Treatment of Gram-Negative Bacilli Infections: Ceftriaxone vs Ceftazidime
For most gram-negative bacilli infections, ceftriaxone (Rocephine) is the preferred first-line agent, while ceftazidime (Fortum) should be reserved specifically for suspected or confirmed Pseudomonas aeruginosa infections. 1, 2, 3
Clinical Decision Algorithm
When to Use Ceftriaxone (Rocephine)
Ceftriaxone is the appropriate choice for:
- HACEK group organisms causing endocarditis: 2g/day for 4 weeks in native valve endocarditis, 6 weeks in prosthetic valve endocarditis 1
- Community-acquired gram-negative infections including Enterobacteriaceae (E. coli, Klebsiella, Proteus, Enterobacter): 1-2g daily or divided twice daily 1, 3
- Gram-negative enteric bacilli pneumonia: 1-2g twice daily for 14-21 days 1
- Complicated intra-abdominal infections (mild-to-moderate severity): Third-generation cephalosporin plus metronidazole 1
- Meningitis due to H. influenzae, N. meningitidis, or susceptible gram-negative organisms 3
- Bacteremia/septicemia from susceptible gram-negative bacilli 3, 4
The clinical cure rate with ceftriaxone for gram-negative infections is 93%, with excellent bacteriological eradication 4. Ceftriaxone has superior activity against most Enterobacteriaceae compared to first and second-generation cephalosporins, though it has limited activity against Pseudomonas 5, 4.
When to Use Ceftazidime (Fortum)
Ceftazidime is specifically indicated when:
Pseudomonas aeruginosa is suspected or confirmed, particularly in:
Non-HACEK gram-negative endocarditis: Ceftazidime (or other extended-spectrum cephalosporin) plus aminoglycoside for minimum 6 weeks 1
Healthcare-associated infections with suspected resistant gram-negative organisms including Pseudomonas, Enterobacter, or Serratia 1
Ceftazidime demonstrates superior anti-pseudomonal activity compared to ceftriaxone and should be combined with gentamicin for serious Pseudomonas infections 2, 6.

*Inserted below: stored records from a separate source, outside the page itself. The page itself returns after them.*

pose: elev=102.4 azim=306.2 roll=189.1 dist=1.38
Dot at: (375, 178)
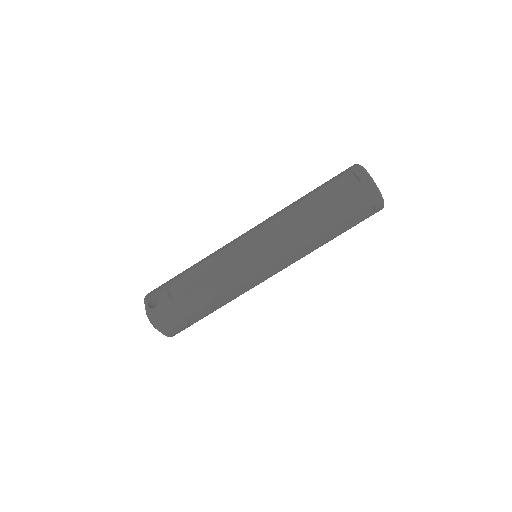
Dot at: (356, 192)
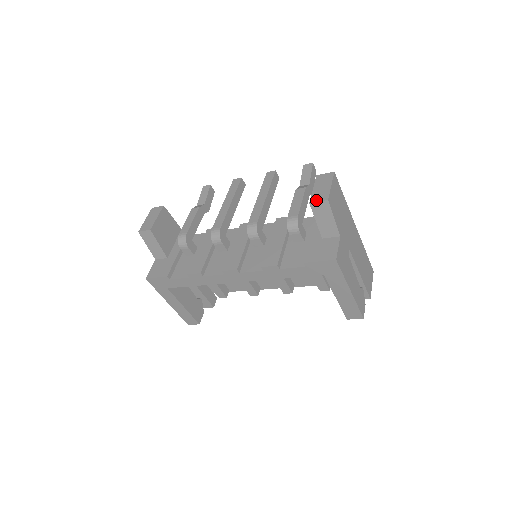
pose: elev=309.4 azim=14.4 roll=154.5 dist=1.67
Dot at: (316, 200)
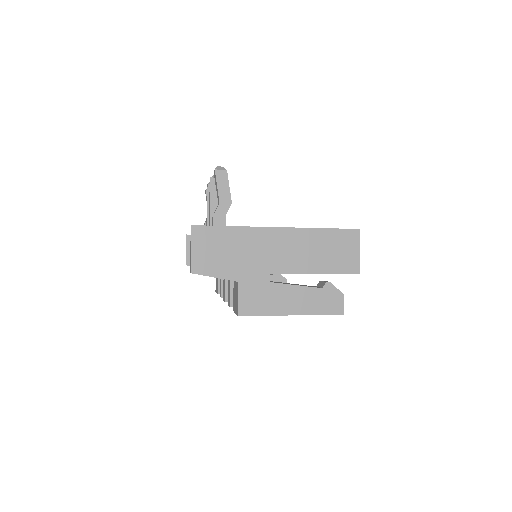
Dot at: (190, 270)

Combination Therapy Considerations
For critically ill patients or severe infections:
- Add an aminoglycoside (gentamicin 3-5 mg/kg/day) to either cephalosporin for synergy against gram-negative bacilli 1
- Two-drug gram-negative coverage is mandatory for critically ill patients with suspected multidrug-resistant organisms, then de-escalate based on susceptibilities 1
- For intra-abdominal infections, add metronidazole to cover anaerobes including Bacteroides fragilis 1
Duration of Therapy
- Uncomplicated infections: 7 days 1
- Severe gram-negative pneumonia: 14-21 days 1
- Endocarditis (HACEK): 4 weeks for native valve, 6 weeks for prosthetic valve 1
- Non-HACEK gram-negative endocarditis: Minimum 6 weeks 1
- Catheter-related bloodstream infection: 7-14 days after catheter removal 1
Critical Pitfalls to Avoid
Do not use ceftriaxone as monotherapy for Pseudomonas aeruginosa infections - it has minimal activity and will result in treatment failure 2, 5, 4. Ceftazidime is required for anti-pseudomonal coverage 2.

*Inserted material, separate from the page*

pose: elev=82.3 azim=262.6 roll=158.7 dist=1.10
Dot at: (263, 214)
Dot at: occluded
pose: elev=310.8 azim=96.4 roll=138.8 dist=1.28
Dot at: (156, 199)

Do not use ceftazidime when ceftriaxone would suffice - ceftazidime has a narrower spectrum against some Enterobacteriaceae and should be reserved for its specific anti-pseudomonal indication to preserve its utility 2.
Monitor for Enterobacter cloacae resistance - this organism may develop resistance to ceftriaxone during therapy; consider alternative agents if suspected 4.
Add anaerobic coverage for polymicrobial infections - neither cephalosporin adequately covers Bacteroides fragilis; metronidazole must be added for intra-abdominal or mixed aerobic-anaerobic infections 1, 3.
Ensure adequate dosing in severe infections - use 2g ceftriaxone twice daily or 2g ceftazidime three times daily for life-threatening infections rather than standard once-daily dosing 1, 2, 3.